Today I woke up to find someone had moved ALL the files for the anamorphic lenses away from the original folder they were supposed to be in. I had to manually get them back, one by one, in a slow and boring process that shouldn’t be necessary at all. I don’t mind users altering the files as long as they can be easily found. This last change (by uk s user) did the exact opposite of that, turning the files accessible only to those who had direct links to each one of them. It might’ve been an accident, or not his intention, but there were consequences and this is the best I could do about it.
The reason I had all the files open to editing by any user who wanted to do so was to encourage a sense of society, that everyone could put in their information regarding the lenses and add lenses to the collection. Unfortunately, due to this last episode (which isn’t the first one, by the way), I felt a need to change the permissions for all the files so only selected users can edit them. If you already requested permission to edit in the past, you’re fine, that hasn’t changed. New users will have to request permission though, so I can keep track of who’s changing what. This time I couldn’t even find the email of the person who moved the files, nor to WHERE they were moved. Fortunately I was still the owner and could bring them back.

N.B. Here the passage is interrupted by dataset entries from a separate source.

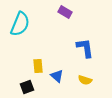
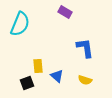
black square: moved 4 px up
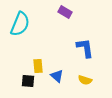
black square: moved 1 px right, 2 px up; rotated 24 degrees clockwise
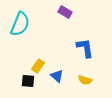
yellow rectangle: rotated 40 degrees clockwise
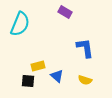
yellow rectangle: rotated 40 degrees clockwise
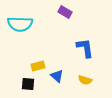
cyan semicircle: rotated 70 degrees clockwise
black square: moved 3 px down
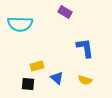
yellow rectangle: moved 1 px left
blue triangle: moved 2 px down
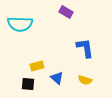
purple rectangle: moved 1 px right
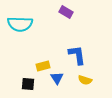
blue L-shape: moved 8 px left, 7 px down
yellow rectangle: moved 6 px right
blue triangle: rotated 16 degrees clockwise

As everything I did so far regarding anamorphics, the Lens-yclopedia is a free resource with a key goal of simplifying the access to information about individual lenses. As a shot at an encyclopedia, it has clear standards of what kind of information it stores, but that’s a pretty wide scope (pun intended), with fields that can be filled with personal experiences.
Anyway, the Anamorphic Lens-yclopedia is back, and if you feel like adding information to it, do not hesitate and request editing permission through Google Drive.